Stored items:
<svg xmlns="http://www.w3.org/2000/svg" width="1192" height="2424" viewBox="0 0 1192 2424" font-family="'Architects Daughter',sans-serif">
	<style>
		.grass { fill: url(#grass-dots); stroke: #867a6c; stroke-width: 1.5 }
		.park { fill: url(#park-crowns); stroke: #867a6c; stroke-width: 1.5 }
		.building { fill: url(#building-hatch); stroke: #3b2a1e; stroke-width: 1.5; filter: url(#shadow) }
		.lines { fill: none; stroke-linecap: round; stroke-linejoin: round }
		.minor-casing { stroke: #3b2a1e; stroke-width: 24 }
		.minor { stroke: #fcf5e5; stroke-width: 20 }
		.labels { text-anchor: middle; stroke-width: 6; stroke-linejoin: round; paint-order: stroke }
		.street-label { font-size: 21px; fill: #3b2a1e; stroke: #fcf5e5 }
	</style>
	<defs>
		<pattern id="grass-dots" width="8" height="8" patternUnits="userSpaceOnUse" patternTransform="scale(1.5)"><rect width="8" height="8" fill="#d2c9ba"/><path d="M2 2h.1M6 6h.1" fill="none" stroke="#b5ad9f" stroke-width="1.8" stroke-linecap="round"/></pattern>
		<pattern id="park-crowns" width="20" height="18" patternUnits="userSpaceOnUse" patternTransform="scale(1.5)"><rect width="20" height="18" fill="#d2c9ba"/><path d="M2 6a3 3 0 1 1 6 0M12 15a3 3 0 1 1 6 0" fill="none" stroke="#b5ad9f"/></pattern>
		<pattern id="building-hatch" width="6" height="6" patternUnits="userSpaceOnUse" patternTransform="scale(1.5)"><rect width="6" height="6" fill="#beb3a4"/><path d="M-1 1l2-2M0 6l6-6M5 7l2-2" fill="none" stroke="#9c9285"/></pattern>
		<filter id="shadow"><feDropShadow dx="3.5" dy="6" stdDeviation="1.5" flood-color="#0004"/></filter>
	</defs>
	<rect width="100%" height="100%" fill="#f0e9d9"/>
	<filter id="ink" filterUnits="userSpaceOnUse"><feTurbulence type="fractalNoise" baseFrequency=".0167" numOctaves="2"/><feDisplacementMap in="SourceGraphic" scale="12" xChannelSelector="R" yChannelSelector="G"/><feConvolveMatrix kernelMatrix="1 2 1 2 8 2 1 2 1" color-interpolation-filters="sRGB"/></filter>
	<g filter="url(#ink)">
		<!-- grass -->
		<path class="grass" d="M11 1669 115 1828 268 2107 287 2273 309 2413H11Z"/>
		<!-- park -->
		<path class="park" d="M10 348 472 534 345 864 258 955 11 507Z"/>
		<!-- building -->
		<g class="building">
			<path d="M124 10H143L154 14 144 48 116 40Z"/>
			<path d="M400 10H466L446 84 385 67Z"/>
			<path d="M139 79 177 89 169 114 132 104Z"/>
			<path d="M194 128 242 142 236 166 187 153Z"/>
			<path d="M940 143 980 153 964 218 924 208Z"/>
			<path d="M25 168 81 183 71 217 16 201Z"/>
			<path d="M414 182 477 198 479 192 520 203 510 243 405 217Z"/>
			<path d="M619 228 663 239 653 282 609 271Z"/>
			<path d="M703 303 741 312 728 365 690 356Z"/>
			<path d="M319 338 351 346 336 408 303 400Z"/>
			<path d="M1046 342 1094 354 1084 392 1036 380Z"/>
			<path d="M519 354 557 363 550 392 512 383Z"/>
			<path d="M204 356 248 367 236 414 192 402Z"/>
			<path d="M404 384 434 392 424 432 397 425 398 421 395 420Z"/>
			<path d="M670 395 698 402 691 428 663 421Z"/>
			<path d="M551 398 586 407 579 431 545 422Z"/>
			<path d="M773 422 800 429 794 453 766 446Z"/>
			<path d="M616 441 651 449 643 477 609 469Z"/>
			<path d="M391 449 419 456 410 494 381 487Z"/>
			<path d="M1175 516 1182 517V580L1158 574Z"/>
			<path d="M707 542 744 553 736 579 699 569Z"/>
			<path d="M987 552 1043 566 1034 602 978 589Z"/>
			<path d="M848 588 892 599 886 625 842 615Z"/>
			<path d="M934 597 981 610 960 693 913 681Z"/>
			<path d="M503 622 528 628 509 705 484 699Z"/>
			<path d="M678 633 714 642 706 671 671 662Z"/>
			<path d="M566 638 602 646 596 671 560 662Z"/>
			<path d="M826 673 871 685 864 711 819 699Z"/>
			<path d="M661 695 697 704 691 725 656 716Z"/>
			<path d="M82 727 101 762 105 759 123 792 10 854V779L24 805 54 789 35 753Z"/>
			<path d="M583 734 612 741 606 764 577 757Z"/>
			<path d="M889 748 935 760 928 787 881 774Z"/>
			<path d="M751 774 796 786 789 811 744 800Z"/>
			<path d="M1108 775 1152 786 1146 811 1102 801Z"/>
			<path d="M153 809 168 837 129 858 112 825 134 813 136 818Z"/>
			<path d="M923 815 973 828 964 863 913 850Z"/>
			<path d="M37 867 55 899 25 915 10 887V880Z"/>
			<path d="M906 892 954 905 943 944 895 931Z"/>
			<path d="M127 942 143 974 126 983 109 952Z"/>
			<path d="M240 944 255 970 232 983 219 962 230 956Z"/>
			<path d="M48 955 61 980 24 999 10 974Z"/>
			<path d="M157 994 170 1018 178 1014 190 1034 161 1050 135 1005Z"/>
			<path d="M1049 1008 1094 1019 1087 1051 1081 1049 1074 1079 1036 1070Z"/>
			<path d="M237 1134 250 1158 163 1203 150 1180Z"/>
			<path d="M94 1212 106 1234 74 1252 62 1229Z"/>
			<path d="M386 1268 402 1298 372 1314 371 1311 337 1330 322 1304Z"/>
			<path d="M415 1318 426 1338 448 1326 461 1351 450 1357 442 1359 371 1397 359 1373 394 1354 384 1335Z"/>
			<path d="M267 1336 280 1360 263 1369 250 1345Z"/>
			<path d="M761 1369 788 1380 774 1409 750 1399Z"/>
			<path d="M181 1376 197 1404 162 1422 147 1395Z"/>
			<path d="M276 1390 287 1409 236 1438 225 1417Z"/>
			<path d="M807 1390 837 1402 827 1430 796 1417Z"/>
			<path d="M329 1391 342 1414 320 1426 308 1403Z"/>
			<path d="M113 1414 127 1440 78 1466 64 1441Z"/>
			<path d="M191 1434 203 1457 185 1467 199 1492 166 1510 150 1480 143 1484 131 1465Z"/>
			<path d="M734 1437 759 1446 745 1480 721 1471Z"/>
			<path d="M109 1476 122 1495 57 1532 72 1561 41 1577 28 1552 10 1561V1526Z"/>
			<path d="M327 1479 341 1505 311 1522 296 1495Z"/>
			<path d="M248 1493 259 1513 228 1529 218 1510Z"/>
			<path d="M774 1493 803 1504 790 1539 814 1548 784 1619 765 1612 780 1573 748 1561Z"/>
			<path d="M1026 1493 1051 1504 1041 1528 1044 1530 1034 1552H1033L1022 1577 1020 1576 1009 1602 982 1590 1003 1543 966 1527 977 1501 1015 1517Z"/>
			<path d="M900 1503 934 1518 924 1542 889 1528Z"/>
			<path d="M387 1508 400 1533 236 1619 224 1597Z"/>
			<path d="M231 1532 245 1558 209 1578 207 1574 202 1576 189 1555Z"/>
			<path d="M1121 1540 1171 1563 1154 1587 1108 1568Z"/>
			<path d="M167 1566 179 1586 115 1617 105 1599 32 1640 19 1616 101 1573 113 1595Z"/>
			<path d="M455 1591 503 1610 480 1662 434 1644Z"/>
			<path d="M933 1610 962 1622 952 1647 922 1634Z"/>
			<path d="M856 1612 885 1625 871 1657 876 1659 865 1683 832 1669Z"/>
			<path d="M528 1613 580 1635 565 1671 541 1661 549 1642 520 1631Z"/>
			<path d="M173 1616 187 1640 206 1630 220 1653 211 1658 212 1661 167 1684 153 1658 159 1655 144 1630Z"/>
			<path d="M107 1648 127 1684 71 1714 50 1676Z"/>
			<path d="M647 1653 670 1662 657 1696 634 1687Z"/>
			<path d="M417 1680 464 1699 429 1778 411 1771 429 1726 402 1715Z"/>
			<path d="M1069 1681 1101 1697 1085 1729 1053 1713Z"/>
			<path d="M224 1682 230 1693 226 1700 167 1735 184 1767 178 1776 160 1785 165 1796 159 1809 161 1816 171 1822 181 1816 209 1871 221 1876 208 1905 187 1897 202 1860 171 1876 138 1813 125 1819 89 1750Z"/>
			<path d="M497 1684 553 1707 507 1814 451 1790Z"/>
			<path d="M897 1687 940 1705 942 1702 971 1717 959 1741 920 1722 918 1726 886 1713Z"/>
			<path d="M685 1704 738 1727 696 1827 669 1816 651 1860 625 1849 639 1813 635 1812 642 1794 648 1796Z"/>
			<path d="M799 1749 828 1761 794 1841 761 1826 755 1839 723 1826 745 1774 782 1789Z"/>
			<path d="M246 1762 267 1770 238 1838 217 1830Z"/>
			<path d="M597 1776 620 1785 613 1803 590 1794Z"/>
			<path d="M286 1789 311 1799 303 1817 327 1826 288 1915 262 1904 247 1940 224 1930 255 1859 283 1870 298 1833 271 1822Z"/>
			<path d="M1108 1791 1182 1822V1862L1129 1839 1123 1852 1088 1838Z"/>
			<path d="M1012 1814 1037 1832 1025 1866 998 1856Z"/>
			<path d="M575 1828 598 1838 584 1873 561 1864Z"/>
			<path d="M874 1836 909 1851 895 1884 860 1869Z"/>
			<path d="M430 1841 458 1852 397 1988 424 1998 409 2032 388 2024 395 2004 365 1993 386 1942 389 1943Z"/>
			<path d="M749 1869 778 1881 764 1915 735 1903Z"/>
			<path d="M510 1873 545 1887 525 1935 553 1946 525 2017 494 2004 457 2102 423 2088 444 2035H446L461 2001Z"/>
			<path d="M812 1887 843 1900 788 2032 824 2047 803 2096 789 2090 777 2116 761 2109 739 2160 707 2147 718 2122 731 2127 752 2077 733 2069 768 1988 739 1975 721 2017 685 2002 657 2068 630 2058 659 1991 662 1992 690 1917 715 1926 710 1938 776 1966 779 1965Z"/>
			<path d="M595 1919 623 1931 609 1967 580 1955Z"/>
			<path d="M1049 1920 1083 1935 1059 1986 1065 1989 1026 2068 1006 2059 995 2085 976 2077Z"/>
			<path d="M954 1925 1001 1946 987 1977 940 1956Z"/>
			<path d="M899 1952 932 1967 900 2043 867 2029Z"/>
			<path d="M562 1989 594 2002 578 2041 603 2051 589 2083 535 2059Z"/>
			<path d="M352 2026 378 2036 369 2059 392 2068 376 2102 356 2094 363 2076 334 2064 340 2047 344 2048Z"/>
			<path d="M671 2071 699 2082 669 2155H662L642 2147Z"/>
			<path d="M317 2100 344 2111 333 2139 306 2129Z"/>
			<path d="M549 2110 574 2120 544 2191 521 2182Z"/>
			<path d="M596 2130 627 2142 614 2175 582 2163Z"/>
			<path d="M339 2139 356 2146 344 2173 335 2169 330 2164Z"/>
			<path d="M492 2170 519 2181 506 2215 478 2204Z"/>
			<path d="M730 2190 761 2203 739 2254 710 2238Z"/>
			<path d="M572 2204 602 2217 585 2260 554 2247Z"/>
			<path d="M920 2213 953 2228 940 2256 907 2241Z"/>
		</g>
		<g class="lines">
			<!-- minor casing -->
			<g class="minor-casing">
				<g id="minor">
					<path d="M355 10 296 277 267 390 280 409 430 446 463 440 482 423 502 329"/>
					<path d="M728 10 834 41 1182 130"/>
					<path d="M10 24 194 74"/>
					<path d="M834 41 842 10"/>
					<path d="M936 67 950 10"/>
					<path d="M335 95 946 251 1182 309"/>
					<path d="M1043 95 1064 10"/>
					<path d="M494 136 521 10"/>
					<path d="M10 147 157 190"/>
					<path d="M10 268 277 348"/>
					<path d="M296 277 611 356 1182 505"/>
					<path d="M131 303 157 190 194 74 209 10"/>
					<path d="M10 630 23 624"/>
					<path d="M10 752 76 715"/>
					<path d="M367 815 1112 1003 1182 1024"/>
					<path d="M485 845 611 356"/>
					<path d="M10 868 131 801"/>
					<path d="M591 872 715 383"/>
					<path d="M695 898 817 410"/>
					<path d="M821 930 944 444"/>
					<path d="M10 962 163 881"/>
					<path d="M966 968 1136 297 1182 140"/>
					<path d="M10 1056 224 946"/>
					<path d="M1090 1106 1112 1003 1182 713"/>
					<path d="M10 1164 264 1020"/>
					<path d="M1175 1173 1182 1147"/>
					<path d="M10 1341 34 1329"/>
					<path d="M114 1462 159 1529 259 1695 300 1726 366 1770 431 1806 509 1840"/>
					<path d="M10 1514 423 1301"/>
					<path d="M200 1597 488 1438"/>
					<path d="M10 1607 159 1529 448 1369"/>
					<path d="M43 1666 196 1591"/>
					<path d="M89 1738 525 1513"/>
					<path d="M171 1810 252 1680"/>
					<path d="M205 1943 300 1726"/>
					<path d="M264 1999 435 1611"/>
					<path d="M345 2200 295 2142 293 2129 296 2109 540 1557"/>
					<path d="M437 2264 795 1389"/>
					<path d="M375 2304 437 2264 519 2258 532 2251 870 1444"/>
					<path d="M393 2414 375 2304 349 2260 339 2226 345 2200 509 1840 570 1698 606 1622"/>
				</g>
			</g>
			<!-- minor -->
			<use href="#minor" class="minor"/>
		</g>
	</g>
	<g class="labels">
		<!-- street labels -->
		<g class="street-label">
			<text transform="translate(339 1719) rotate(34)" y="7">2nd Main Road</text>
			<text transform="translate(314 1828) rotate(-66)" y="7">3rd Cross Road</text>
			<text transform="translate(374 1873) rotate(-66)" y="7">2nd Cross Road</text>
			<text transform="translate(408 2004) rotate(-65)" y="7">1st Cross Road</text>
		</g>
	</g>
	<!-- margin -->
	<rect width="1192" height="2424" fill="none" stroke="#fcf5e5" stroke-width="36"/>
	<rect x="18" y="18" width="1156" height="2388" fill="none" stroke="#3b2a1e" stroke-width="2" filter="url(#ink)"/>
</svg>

- [Problem statement]:
Wherever a line in the entries holds "lines", copy that line.

- [Task answer]:
		.lines { fill: none; stroke-linecap: round; stroke-linejoin: round }
		<g class="lines">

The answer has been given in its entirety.